In contrast to hemostasis (which is a term used to describe a physiological response that prevents bleeding), thrombosis usually signifies pathophysiologic formation of a clot or a thrombus. This event may subsequently give rise to life-threatening consequences as a result of either blood flow reduction by the thrombus itself, or by rupture and spread of thrombi, which is also known as embolization.
In the middle of 19th century, German physician Rudolf Virchow described the repercussions of pulmonary embolus that migrated from the venous circulation, which was later introduced to the medical literature as Virchow’s Triad.
Today, we know that this triad delineates the pathogenesis and etiology of thrombosis and consists of alterations in blood flow (stasis), vascular endothelial injury, and hypercoagulability. It is also used to assess the risk of thrombosis, namely deep vein thrombosis.
High levels of certain coagulation factors and defects in the natural anticoagulants can predispose an individual to thrombotic events. For example, approximately 5% of all Caucasian population has a genetic alteration which makes factor Va resistant to activated protein C. When such variants work concertedly with other risk factors (such as oral contraceptive use), thrombotic risk is even further increased.
The endothelium of blood vessels provides a pivotal role in prevention of thrombosis, as its surface intercepts the attachment of cells and proteins that are required for coagulation cascade. Healthy and intact endothelial cells express different anticoagulants; contrariwise, when activated, these cells downregulate the expression of thrombomodulin (one of the important anticoagulant proteins) and upregulate tissue factor procoagulant activity.

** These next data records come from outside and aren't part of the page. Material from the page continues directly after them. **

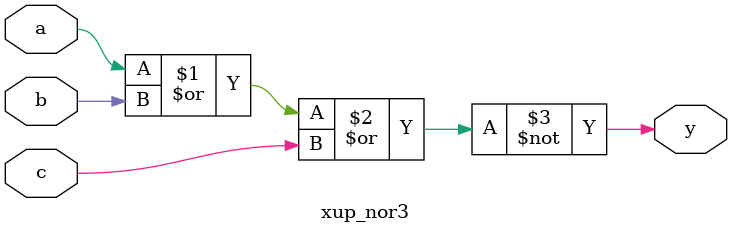
<source format=v>
`timescale 1ns / 1ps
module xup_nor3 #(parameter DELAY = 3)(
    input wire a,
    input wire b,
    input wire c,
    output wire y
    );
    
    nor #DELAY (y,a,b,c);
    
endmodule

</source>
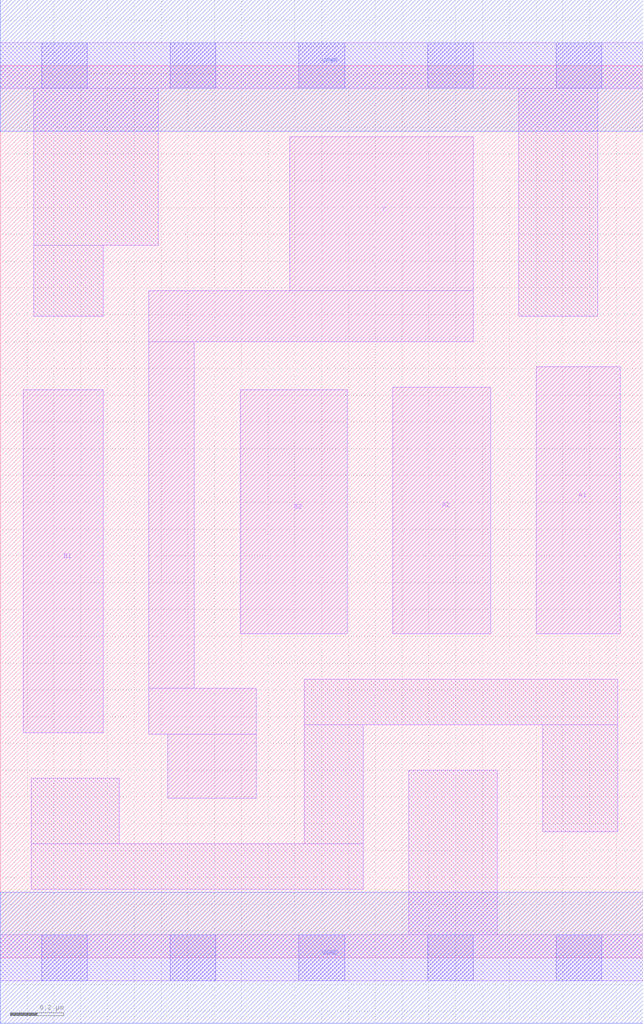
<source format=lef>
# Copyright 2020 The SkyWater PDK Authors
#
# Licensed under the Apache License, Version 2.0 (the "License");
# you may not use this file except in compliance with the License.
# You may obtain a copy of the License at
#
#     https://www.apache.org/licenses/LICENSE-2.0
#
# Unless required by applicable law or agreed to in writing, software
# distributed under the License is distributed on an "AS IS" BASIS,
# WITHOUT WARRANTIES OR CONDITIONS OF ANY KIND, either express or implied.
# See the License for the specific language governing permissions and
# limitations under the License.
#
# SPDX-License-Identifier: Apache-2.0

VERSION 5.7 ;
  NAMESCASESENSITIVE ON ;
  NOWIREEXTENSIONATPIN ON ;
  DIVIDERCHAR "/" ;
  BUSBITCHARS "[]" ;
UNITS
  DATABASE MICRONS 200 ;
END UNITS
MACRO sky130_fd_sc_lp__o22ai_0
  CLASS CORE ;
  FOREIGN sky130_fd_sc_lp__o22ai_0 ;
  ORIGIN  0.000000  0.000000 ;
  SIZE  2.400000 BY  3.330000 ;
  SYMMETRY X Y R90 ;
  SITE unit ;
  PIN A1
    ANTENNAGATEAREA  0.159000 ;
    DIRECTION INPUT ;
    USE SIGNAL ;
    PORT
      LAYER li1 ;
        RECT 2.000000 1.210000 2.315000 2.205000 ;
    END
  END A1
  PIN A2
    ANTENNAGATEAREA  0.159000 ;
    DIRECTION INPUT ;
    USE SIGNAL ;
    PORT
      LAYER li1 ;
        RECT 1.465000 1.210000 1.830000 2.130000 ;
    END
  END A2
  PIN B1
    ANTENNAGATEAREA  0.159000 ;
    DIRECTION INPUT ;
    USE SIGNAL ;
    PORT
      LAYER li1 ;
        RECT 0.085000 0.840000 0.385000 2.120000 ;
    END
  END B1
  PIN B2
    ANTENNAGATEAREA  0.159000 ;
    DIRECTION INPUT ;
    USE SIGNAL ;
    PORT
      LAYER li1 ;
        RECT 0.895000 1.210000 1.295000 2.120000 ;
    END
  END B2
  PIN Y
    ANTENNADIFFAREA  0.328300 ;
    DIRECTION OUTPUT ;
    USE SIGNAL ;
    PORT
      LAYER li1 ;
        RECT 0.555000 0.835000 0.955000 1.005000 ;
        RECT 0.555000 1.005000 0.725000 2.300000 ;
        RECT 0.555000 2.300000 1.765000 2.490000 ;
        RECT 0.625000 0.595000 0.955000 0.835000 ;
        RECT 1.080000 2.490000 1.765000 3.065000 ;
    END
  END Y
  PIN VGND
    DIRECTION INOUT ;
    USE GROUND ;
    PORT
      LAYER met1 ;
        RECT 0.000000 -0.245000 2.400000 0.245000 ;
    END
  END VGND
  PIN VPWR
    DIRECTION INOUT ;
    USE POWER ;
    PORT
      LAYER met1 ;
        RECT 0.000000 3.085000 2.400000 3.575000 ;
    END
  END VPWR
  OBS
    LAYER li1 ;
      RECT 0.000000 -0.085000 2.400000 0.085000 ;
      RECT 0.000000  3.245000 2.400000 3.415000 ;
      RECT 0.115000  0.255000 1.355000 0.425000 ;
      RECT 0.115000  0.425000 0.445000 0.670000 ;
      RECT 0.125000  2.395000 0.385000 2.660000 ;
      RECT 0.125000  2.660000 0.590000 3.245000 ;
      RECT 1.135000  0.425000 1.355000 0.870000 ;
      RECT 1.135000  0.870000 2.305000 1.040000 ;
      RECT 1.525000  0.085000 1.855000 0.700000 ;
      RECT 1.935000  2.395000 2.230000 3.245000 ;
      RECT 2.025000  0.470000 2.305000 0.870000 ;
    LAYER mcon ;
      RECT 0.155000 -0.085000 0.325000 0.085000 ;
      RECT 0.155000  3.245000 0.325000 3.415000 ;
      RECT 0.635000 -0.085000 0.805000 0.085000 ;
      RECT 0.635000  3.245000 0.805000 3.415000 ;
      RECT 1.115000 -0.085000 1.285000 0.085000 ;
      RECT 1.115000  3.245000 1.285000 3.415000 ;
      RECT 1.595000 -0.085000 1.765000 0.085000 ;
      RECT 1.595000  3.245000 1.765000 3.415000 ;
      RECT 2.075000 -0.085000 2.245000 0.085000 ;
      RECT 2.075000  3.245000 2.245000 3.415000 ;
  END
END sky130_fd_sc_lp__o22ai_0
END LIBRARY

</source>
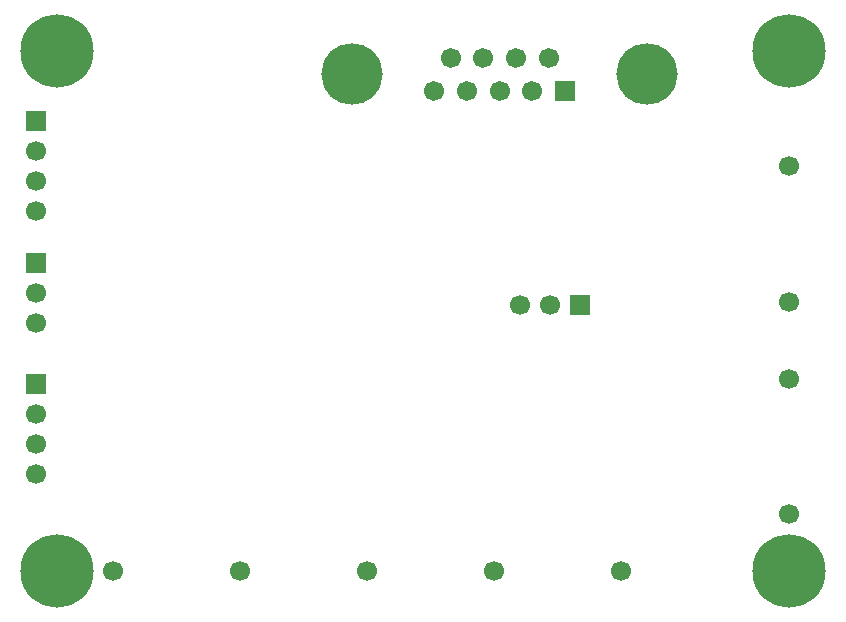
<source format=gbs>
G04 (created by PCBNEW (2013-07-07 BZR 4022)-stable) date 06/12/2014 15:19:56*
%MOIN*%
G04 Gerber Fmt 3.4, Leading zero omitted, Abs format*
%FSLAX34Y34*%
G01*
G70*
G90*
G04 APERTURE LIST*
%ADD10C,0.00590551*%
%ADD11C,0.244074*%
%ADD12R,0.0669291X0.0669291*%
%ADD13C,0.0669291*%
%ADD14C,0.204774*%
%ADD15R,0.066974X0.066974*%
%ADD16C,0.066974*%
G04 APERTURE END LIST*
G54D10*
G54D11*
X43700Y-36614D03*
X68110Y-36614D03*
X68110Y-19291D03*
X43700Y-19291D03*
G54D12*
X43011Y-21629D03*
G54D13*
X43011Y-22629D03*
X43011Y-23629D03*
X43011Y-24629D03*
G54D12*
X43011Y-30389D03*
G54D13*
X43011Y-31389D03*
X43011Y-32389D03*
X43011Y-33389D03*
G54D12*
X61137Y-27755D03*
G54D13*
X60137Y-27755D03*
X59137Y-27755D03*
G54D12*
X43011Y-26362D03*
G54D13*
X43011Y-27362D03*
X43011Y-28362D03*
G54D14*
X53543Y-20078D03*
X63385Y-20078D03*
G54D15*
X60645Y-20637D03*
G54D16*
X59555Y-20637D03*
X58464Y-20637D03*
X57373Y-20637D03*
X56283Y-20637D03*
X60100Y-19519D03*
X59009Y-19519D03*
X57919Y-19519D03*
X56828Y-19519D03*
G54D13*
X45570Y-36614D03*
X49803Y-36614D03*
X54035Y-36614D03*
X58267Y-36614D03*
X62500Y-36614D03*
X68110Y-34744D03*
X68110Y-30216D03*
X68110Y-27657D03*
X68110Y-23129D03*
M02*

</source>
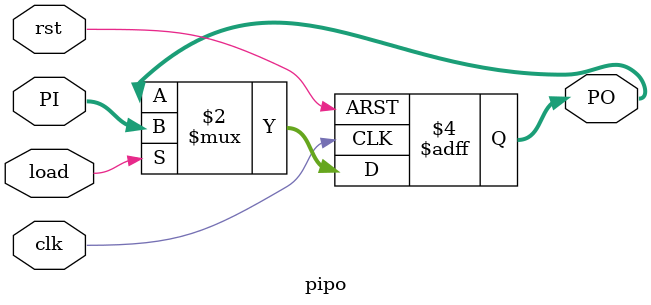
<source format=sv>

module pipo (
    input  logic       clk, rst, load,
    input  logic [3:0] PI,
    output logic [3:0] PO
);
    
    // Sequential logic block triggered on clock positive edge or reset
    always_ff @(posedge clk or posedge rst) begin
        if (rst) begin
            // Asynchronous reset: clear all output bits
            PO <= 4'b0;
        end
        else if (load) begin
            // Load new data from parallel input when load is enabled
            PO <= PI;
        end
        // Note: If load=0, PO retains its current value (register behavior)
    end
    
endmodule

</source>
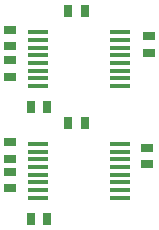
<source format=gbr>
%TF.GenerationSoftware,KiCad,Pcbnew,7.0.5*%
%TF.CreationDate,2023-06-07T11:30:44+03:00*%
%TF.ProjectId,RS232-2__1,52533233-322d-4325-9fb1-312e6b696361,rev?*%
%TF.SameCoordinates,Original*%
%TF.FileFunction,Paste,Top*%
%TF.FilePolarity,Positive*%
%FSLAX46Y46*%
G04 Gerber Fmt 4.6, Leading zero omitted, Abs format (unit mm)*
G04 Created by KiCad (PCBNEW 7.0.5) date 2023-06-07 11:30:44*
%MOMM*%
%LPD*%
G01*
G04 APERTURE LIST*
%ADD10R,0.780000X0.980000*%
%ADD11R,0.980000X0.780000*%
%ADD12R,1.705000X0.450000*%
G04 APERTURE END LIST*
D10*
%TO.C,C9*%
X109040000Y-97860000D03*
X107640000Y-97860000D03*
%TD*%
D11*
%TO.C,C1*%
X105830000Y-83240000D03*
X105830000Y-81840000D03*
%TD*%
D10*
%TO.C,C7*%
X112210000Y-89750000D03*
X110810000Y-89750000D03*
%TD*%
D11*
%TO.C,C5*%
X117500000Y-93260000D03*
X117500000Y-91860000D03*
%TD*%
D10*
%TO.C,C4*%
X109040000Y-88420000D03*
X107640000Y-88420000D03*
%TD*%
%TO.C,C3*%
X112210000Y-80280000D03*
X110810000Y-80280000D03*
%TD*%
D11*
%TO.C,C10*%
X117670000Y-83800000D03*
X117670000Y-82400000D03*
%TD*%
D12*
%TO.C,IC2*%
X108202000Y-91535000D03*
X108202000Y-92185000D03*
X108202000Y-92835000D03*
X108202000Y-93485000D03*
X108202000Y-94135000D03*
X108202000Y-94785000D03*
X108202000Y-95435000D03*
X108202000Y-96085000D03*
X115198000Y-96085000D03*
X115198000Y-95435000D03*
X115198000Y-94785000D03*
X115198000Y-94135000D03*
X115198000Y-93485000D03*
X115198000Y-92835000D03*
X115198000Y-92185000D03*
X115198000Y-91535000D03*
%TD*%
D11*
%TO.C,C6*%
X105830000Y-92790000D03*
X105830000Y-91390000D03*
%TD*%
%TO.C,C2*%
X105830000Y-85820000D03*
X105830000Y-84420000D03*
%TD*%
%TO.C,C8*%
X105830000Y-95270000D03*
X105830000Y-93870000D03*
%TD*%
D12*
%TO.C,IC1*%
X108202000Y-82085000D03*
X108202000Y-82735000D03*
X108202000Y-83385000D03*
X108202000Y-84035000D03*
X108202000Y-84685000D03*
X108202000Y-85335000D03*
X108202000Y-85985000D03*
X108202000Y-86635000D03*
X115198000Y-86635000D03*
X115198000Y-85985000D03*
X115198000Y-85335000D03*
X115198000Y-84685000D03*
X115198000Y-84035000D03*
X115198000Y-83385000D03*
X115198000Y-82735000D03*
X115198000Y-82085000D03*
%TD*%
M02*

</source>
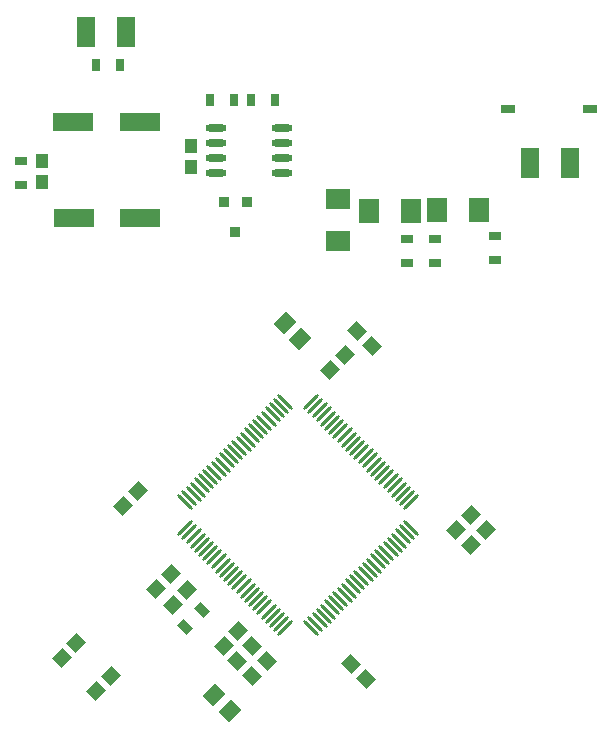
<source format=gtp>
G04*
G04 #@! TF.GenerationSoftware,Altium Limited,Altium Designer,20.1.12 (249)*
G04*
G04 Layer_Color=8421504*
%FSTAX24Y24*%
%MOIN*%
G70*
G04*
G04 #@! TF.SameCoordinates,A4519483-63F0-4905-8E8D-142606AE7E66*
G04*
G04*
G04 #@! TF.FilePolarity,Positive*
G04*
G01*
G75*
G04:AMPARAMS|DCode=24|XSize=11.8mil|YSize=70.9mil|CornerRadius=0mil|HoleSize=0mil|Usage=FLASHONLY|Rotation=135.000|XOffset=0mil|YOffset=0mil|HoleType=Round|Shape=Round|*
%AMOVALD24*
21,1,0.0591,0.0118,0.0000,0.0000,225.0*
1,1,0.0118,0.0209,0.0209*
1,1,0.0118,-0.0209,-0.0209*
%
%ADD24OVALD24*%

G04:AMPARAMS|DCode=25|XSize=11.8mil|YSize=70.9mil|CornerRadius=0mil|HoleSize=0mil|Usage=FLASHONLY|Rotation=45.000|XOffset=0mil|YOffset=0mil|HoleType=Round|Shape=Round|*
%AMOVALD25*
21,1,0.0591,0.0118,0.0000,0.0000,135.0*
1,1,0.0118,0.0209,-0.0209*
1,1,0.0118,-0.0209,0.0209*
%
%ADD25OVALD25*%

%ADD26R,0.1378X0.0630*%
%ADD27R,0.0472X0.0315*%
%ADD28R,0.0315X0.0433*%
%ADD29R,0.0650X0.0800*%
G04:AMPARAMS|DCode=30|XSize=51.2mil|YSize=59.1mil|CornerRadius=0mil|HoleSize=0mil|Usage=FLASHONLY|Rotation=135.000|XOffset=0mil|YOffset=0mil|HoleType=Round|Shape=Rectangle|*
%AMROTATEDRECTD30*
4,1,4,0.0390,0.0028,-0.0028,-0.0390,-0.0390,-0.0028,0.0028,0.0390,0.0390,0.0028,0.0*
%
%ADD30ROTATEDRECTD30*%

%ADD31R,0.0354X0.0374*%
%ADD32R,0.0433X0.0472*%
%ADD33O,0.0709X0.0236*%
%ADD34R,0.0800X0.0650*%
G04:AMPARAMS|DCode=35|XSize=43.3mil|YSize=47.2mil|CornerRadius=0mil|HoleSize=0mil|Usage=FLASHONLY|Rotation=315.000|XOffset=0mil|YOffset=0mil|HoleType=Round|Shape=Rectangle|*
%AMROTATEDRECTD35*
4,1,4,-0.0320,-0.0014,0.0014,0.0320,0.0320,0.0014,-0.0014,-0.0320,-0.0320,-0.0014,0.0*
%
%ADD35ROTATEDRECTD35*%

%ADD36R,0.0433X0.0315*%
G04:AMPARAMS|DCode=37|XSize=31.5mil|YSize=43.3mil|CornerRadius=0mil|HoleSize=0mil|Usage=FLASHONLY|Rotation=225.000|XOffset=0mil|YOffset=0mil|HoleType=Round|Shape=Rectangle|*
%AMROTATEDRECTD37*
4,1,4,-0.0042,0.0264,0.0264,-0.0042,0.0042,-0.0264,-0.0264,0.0042,-0.0042,0.0264,0.0*
%
%ADD37ROTATEDRECTD37*%

G04:AMPARAMS|DCode=38|XSize=43.3mil|YSize=47.2mil|CornerRadius=0mil|HoleSize=0mil|Usage=FLASHONLY|Rotation=225.000|XOffset=0mil|YOffset=0mil|HoleType=Round|Shape=Rectangle|*
%AMROTATEDRECTD38*
4,1,4,-0.0014,0.0320,0.0320,-0.0014,0.0014,-0.0320,-0.0320,0.0014,-0.0014,0.0320,0.0*
%
%ADD38ROTATEDRECTD38*%

%ADD39R,0.0600X0.1000*%
D24*
X031669Y031373D02*
D03*
X031808Y031234D02*
D03*
X031948Y031095D02*
D03*
X032087Y030956D02*
D03*
X032226Y030817D02*
D03*
X032365Y030677D02*
D03*
X032504Y030538D02*
D03*
X032644Y030399D02*
D03*
X032783Y03026D02*
D03*
X032922Y030121D02*
D03*
X033061Y029982D02*
D03*
X0332Y029842D02*
D03*
X03334Y029703D02*
D03*
X033479Y029564D02*
D03*
X033618Y029425D02*
D03*
X033757Y029286D02*
D03*
X033896Y029146D02*
D03*
X034036Y029007D02*
D03*
X034175Y028868D02*
D03*
X034314Y028729D02*
D03*
X034453Y02859D02*
D03*
X034592Y02845D02*
D03*
X034732Y028311D02*
D03*
X034871Y028172D02*
D03*
X03501Y028033D02*
D03*
X039214Y032236D02*
D03*
X039074Y032376D02*
D03*
X038935Y032515D02*
D03*
X038796Y032654D02*
D03*
X038657Y032793D02*
D03*
X038518Y032932D02*
D03*
X038378Y033072D02*
D03*
X038239Y033211D02*
D03*
X0381Y03335D02*
D03*
X037961Y033489D02*
D03*
X037822Y033628D02*
D03*
X037682Y033768D02*
D03*
X037543Y033907D02*
D03*
X037404Y034046D02*
D03*
X037265Y034185D02*
D03*
X037126Y034324D02*
D03*
X036986Y034464D02*
D03*
X036847Y034603D02*
D03*
X036708Y034742D02*
D03*
X036569Y034881D02*
D03*
X03643Y03502D02*
D03*
X03629Y03516D02*
D03*
X036151Y035299D02*
D03*
X036012Y035438D02*
D03*
X035873Y035577D02*
D03*
D25*
Y028033D02*
D03*
X036012Y028172D02*
D03*
X036151Y028311D02*
D03*
X03629Y02845D02*
D03*
X03643Y02859D02*
D03*
X036569Y028729D02*
D03*
X036708Y028868D02*
D03*
X036847Y029007D02*
D03*
X036986Y029146D02*
D03*
X037126Y029286D02*
D03*
X037265Y029425D02*
D03*
X037404Y029564D02*
D03*
X037543Y029703D02*
D03*
X037682Y029842D02*
D03*
X037822Y029982D02*
D03*
X037961Y030121D02*
D03*
X0381Y03026D02*
D03*
X038239Y030399D02*
D03*
X038378Y030538D02*
D03*
X038518Y030677D02*
D03*
X038657Y030817D02*
D03*
X038796Y030956D02*
D03*
X038935Y031095D02*
D03*
X039074Y031234D02*
D03*
X039214Y031373D02*
D03*
X03501Y035577D02*
D03*
X034871Y035438D02*
D03*
X034732Y035299D02*
D03*
X034592Y03516D02*
D03*
X034453Y03502D02*
D03*
X034314Y034881D02*
D03*
X034175Y034742D02*
D03*
X034036Y034603D02*
D03*
X033896Y034464D02*
D03*
X033757Y034324D02*
D03*
X033618Y034185D02*
D03*
X033479Y034046D02*
D03*
X03334Y033907D02*
D03*
X0332Y033768D02*
D03*
X033061Y033628D02*
D03*
X032922Y033489D02*
D03*
X032783Y03335D02*
D03*
X032644Y033211D02*
D03*
X032504Y033072D02*
D03*
X032365Y032932D02*
D03*
X032226Y032793D02*
D03*
X032087Y032654D02*
D03*
X031948Y032515D02*
D03*
X031808Y032376D02*
D03*
X031669Y032236D02*
D03*
D26*
X03015Y0449D02*
D03*
X027945D02*
D03*
X030155Y0417D02*
D03*
X02795D02*
D03*
D27*
X042422Y04535D02*
D03*
X045178D02*
D03*
D28*
X03385Y04565D02*
D03*
X03465D02*
D03*
X0325D02*
D03*
X0333D02*
D03*
X0295Y0468D02*
D03*
X0287D02*
D03*
D29*
X0392Y04195D02*
D03*
X0378Y04195D02*
D03*
X04005Y041975D02*
D03*
X04145D02*
D03*
D30*
X032636Y025814D02*
D03*
X033164Y025286D02*
D03*
X035514Y037686D02*
D03*
X034986Y038214D02*
D03*
D31*
X032967Y042242D02*
D03*
X033343Y041258D02*
D03*
X033717Y042242D02*
D03*
D32*
X03185Y0441D02*
D03*
Y0434D02*
D03*
X0269Y0436D02*
D03*
Y0429D02*
D03*
D33*
X034912Y0432D02*
D03*
Y0437D02*
D03*
Y0442D02*
D03*
Y0447D02*
D03*
X032688Y0432D02*
D03*
Y0437D02*
D03*
Y0442D02*
D03*
Y0447D02*
D03*
D34*
X03675Y04235D02*
D03*
X03675Y04095D02*
D03*
D35*
X036503Y036653D02*
D03*
X036997Y037147D02*
D03*
X031747Y029297D02*
D03*
X031253Y028803D02*
D03*
X033447Y027947D02*
D03*
X032953Y027453D02*
D03*
X028703Y025953D02*
D03*
X029197Y026447D02*
D03*
X027553Y027053D02*
D03*
X028047Y027547D02*
D03*
X031195Y029845D02*
D03*
X0307Y02935D02*
D03*
X029603Y032103D02*
D03*
X030097Y032597D02*
D03*
X040703Y031303D02*
D03*
X041197Y031797D02*
D03*
X0417Y0313D02*
D03*
X041205Y030805D02*
D03*
D36*
X042Y0403D02*
D03*
Y0411D02*
D03*
X0262Y0436D02*
D03*
Y0428D02*
D03*
X03905Y0402D02*
D03*
Y041D02*
D03*
X04Y0402D02*
D03*
Y041D02*
D03*
D37*
X032233Y028633D02*
D03*
X031667Y028067D02*
D03*
D38*
X033903Y027447D02*
D03*
X034397Y026953D02*
D03*
X0334Y02695D02*
D03*
X033895Y026455D02*
D03*
X037203Y026847D02*
D03*
X037697Y026353D02*
D03*
X037403Y037947D02*
D03*
X037897Y037453D02*
D03*
D39*
X02835Y0479D02*
D03*
X0297D02*
D03*
X0445Y04355D02*
D03*
X04315D02*
D03*
M02*

</source>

Furthermore, miscellaneous adhesion molecules are also expressed on activated endothelial cells, such as E-selectin, P-selectin, and von Willebrand factor that capture white blood cells and platelets. In addition, the venous valve sinus is susceptible to thrombosis due to haphazard blood flow patterns and the possibility of a low oxygen tension.
Hypercoagulable state is a common term used to describe a plethora of conditions that favor procoagulant state and arise as a consequence of unbalanced hemostatic mechanisms inclining towards thrombosis. Hence the changes in the hemostatic factors and their defects (most notably antithrombin deficiency and variations in the protein C and fibrinolytic pathways) play a significant role in venous thrombosis.
Inflammation and coagulation (that eventually leads to thrombosis) are closely interrelated, which is supported by the observations that the inflammatory processes are frequently accompanied by activation of blood coagulation and fibrin formation, and that thrombosis almost invariably elicits an inflammatory reaction.
Akin to oral contraceptives, pregnancy also carries an increased risk for venous thrombosis development (which is increased even further in individuals with thrombophilia). Cancer is considered one of the major risk factors for venous thrombosis, as tumors are known to shed membrane particles with procoagulant activity.
Arterial and microvascular thrombosis
Contrary to venous thrombosis, the activation of coagulation factors does not play a major role in arterial thrombosis, most likely due to their removal by the high flow present in the arteries. Damages in the vessel wall in hypertension or vascular anomalies come into play here, as they can induce turbulence and adjusted blood flow.
Hyperactivity of platelets is also an important factor in the pathophysiology of arterial thrombosis, thus vascular events can be effectively prevented with antiplatelet therapy (for example, by using acetylsalicylic acid). Still, such vascular events are usually presented as stroke or myocardial infarction – a well-known causes of morbidity and mortality around the world.
Thrombosis may also occur in the microcirculation, which should not be neglected as it represents the largest surface area of the body vasculature. The effect of pathologic stimuli on microvascular thrombosis varies according to the vessel type (venules or arterioles), as they show differences in prostacyclin, nitric oxide and von Willebrand factor expression.
In conclusion, thrombosis and thromboembolism represent significant health care problems, and their causes can be both hereditary and acquired. A better understanding of causes and mechanisms underlying these events is pivotal, as it can provide information for the design of safer and more effective antithrombotic drugs.